Collaborators: Deborah Goldberg, Chad Hershock, Radka Wildova
This material is based upon work supported by the National Science Foundation under Grant No. 9974284. Any opinions, findings, and conclusions or recommendations expressed in this material are those of the author(s) and do not necessarily reflect the views of the National Science Foundation.
Much of my work has involved applying a perturbation to a plant community (such as excluding herbivores, adding nutrients, increasing temperature) and monitoring how that community responds over time. As part of the LTER network I have been involved with a group seeking to examine the patterns between productivity and diversity in plant communities along natural and artificial productivity gradients (Waide et al. 1999, Mittelbach et al. 2001). We conducted a meta-analysis to look at these patterns at seven LTER sites, including the Arctic site, and found that the shape of the relationship depended on the scale at which it was examined (Gross et al. 2000), and that all sites showed similar magnitude of productivity increase with added nitrogen, but the declines in species richness that occurred were more variable (Gough et al. 2000a). Since then I have been involved with a larger group of LTER scientists to analyze a database of the individual plants that either increase or decrease in response to nitrogen additions to determine if certain traits are predictive of response across communities and ecosystems. We have published multiple papers resulting from this work (Collins et al. accepted, Cleland et al. 2008, Clark et al. 2007, Pennings et al. 2005, Suding et al. 2005), and continue to expand and analyze the database.

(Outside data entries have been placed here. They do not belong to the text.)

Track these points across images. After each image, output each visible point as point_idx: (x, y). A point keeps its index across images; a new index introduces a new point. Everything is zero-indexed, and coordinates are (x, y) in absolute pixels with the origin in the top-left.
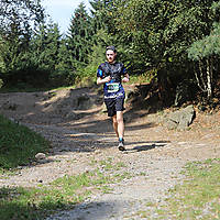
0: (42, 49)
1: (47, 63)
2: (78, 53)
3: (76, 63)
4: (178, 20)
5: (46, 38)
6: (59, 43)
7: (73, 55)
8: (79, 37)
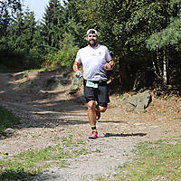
0: (19, 34)
1: (22, 47)
2: (50, 38)
3: (48, 48)
4: (139, 13)
5: (23, 24)
6: (34, 29)
7: (46, 41)
8: (52, 24)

Collaborators: Katie Nash Suding, Elsa Cleland, Scott Collins, Kay Gross, Daniel Milchunas, Chris Clark, Steve Pennings, Joe Fargione
The Ft. Worth Nature Center and Refuge (FWNCR) is a 3600 acre city-owned reserve near Arlington that encompasses several different plant communities including limestone prairie, post oak savannah, and riparian bottomlands. I am currently seeking funding to examine questions related to clonal growth form and invasive species in remnant prairie communities to determine how plant demography contributes to native prairie species response to various management techniques (e.g., burning, bison grazing, clearing, etc.). I am working with the Natural Resources Manager at the refuge to develop a research program to continue investigating basic ecological questions and simultaneously provide her with data she needs to improve restoration efforts. I currently have a graduate student beginning a separate project at the site to examine the allelopathic effects of Johnson grass (Sorghum halepense) on native prairie communities. The refuge is an underutilized resource in North Texas and provides many opportunities for future ecological and restoration research in several different ecosystems.